* **Exercise details**
Except for the pictures, output the records in full and exactly.

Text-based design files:
----------------

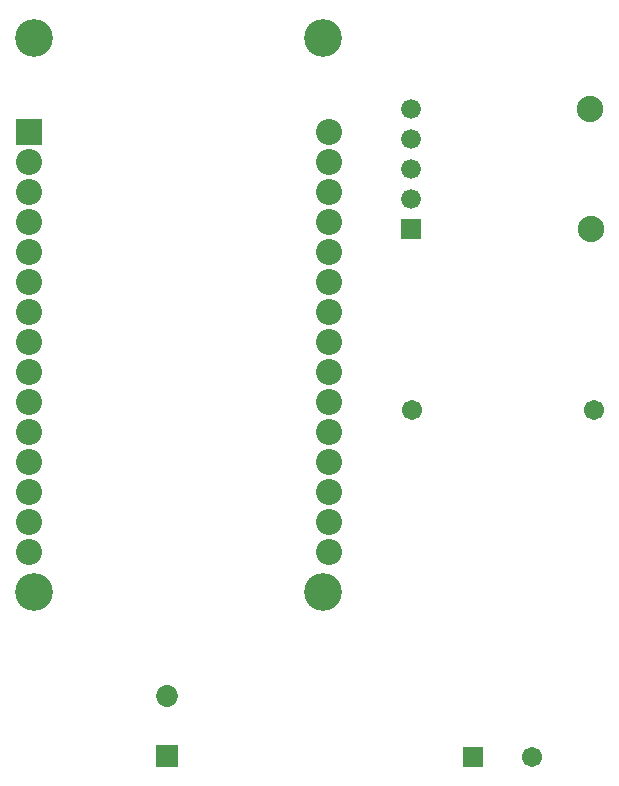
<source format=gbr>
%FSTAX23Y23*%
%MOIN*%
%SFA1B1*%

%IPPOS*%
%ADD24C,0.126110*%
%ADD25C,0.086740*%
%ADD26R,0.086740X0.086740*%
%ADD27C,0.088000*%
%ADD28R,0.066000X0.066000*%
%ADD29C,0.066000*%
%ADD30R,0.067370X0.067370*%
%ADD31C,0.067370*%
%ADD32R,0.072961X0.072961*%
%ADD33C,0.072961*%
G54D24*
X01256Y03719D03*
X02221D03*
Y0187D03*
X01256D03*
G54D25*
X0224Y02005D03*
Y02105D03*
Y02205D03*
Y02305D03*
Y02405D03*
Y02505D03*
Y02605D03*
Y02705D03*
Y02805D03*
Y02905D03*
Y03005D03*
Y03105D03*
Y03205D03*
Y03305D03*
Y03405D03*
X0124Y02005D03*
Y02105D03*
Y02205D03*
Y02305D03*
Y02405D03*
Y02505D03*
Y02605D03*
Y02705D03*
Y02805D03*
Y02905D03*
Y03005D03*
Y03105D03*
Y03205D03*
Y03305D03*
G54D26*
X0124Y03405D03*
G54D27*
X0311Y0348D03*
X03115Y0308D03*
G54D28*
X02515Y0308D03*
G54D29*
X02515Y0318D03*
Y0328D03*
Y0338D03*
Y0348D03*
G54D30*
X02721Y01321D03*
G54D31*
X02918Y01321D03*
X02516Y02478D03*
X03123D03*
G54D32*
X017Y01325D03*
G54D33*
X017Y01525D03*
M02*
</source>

----------------

* **Answer to the problem**
<source format=gbr>
%FSTAX23Y23*%
%MOIN*%
%SFA1B1*%

%IPPOS*%
%ADD24C,0.126110*%
%ADD25C,0.086740*%
%ADD26R,0.086740X0.086740*%
%ADD27C,0.088000*%
%ADD28R,0.066000X0.066000*%
%ADD29C,0.066000*%
%ADD30R,0.067370X0.067370*%
%ADD31C,0.067370*%
%ADD32R,0.072961X0.072961*%
%ADD33C,0.072961*%
G54D24*
X01256Y03719D03*
X02221D03*
Y0187D03*
X01256D03*
G54D25*
X0224Y02005D03*
Y02105D03*
Y02205D03*
Y02305D03*
Y02405D03*
Y02505D03*
Y02605D03*
Y02705D03*
Y02805D03*
Y02905D03*
Y03005D03*
Y03105D03*
Y03205D03*
Y03305D03*
Y03405D03*
X0124Y02005D03*
Y02105D03*
Y02205D03*
Y02305D03*
Y02405D03*
Y02505D03*
Y02605D03*
Y02705D03*
Y02805D03*
Y02905D03*
Y03005D03*
Y03105D03*
Y03205D03*
Y03305D03*
G54D26*
X0124Y03405D03*
G54D27*
X0311Y0348D03*
X03115Y0308D03*
G54D28*
X02515Y0308D03*
G54D29*
X02515Y0318D03*
Y0328D03*
Y0338D03*
Y0348D03*
G54D30*
X02721Y01321D03*
G54D31*
X02918Y01321D03*
X02516Y02478D03*
X03123D03*
G54D32*
X017Y01325D03*
G54D33*
X017Y01525D03*
M02*
</source>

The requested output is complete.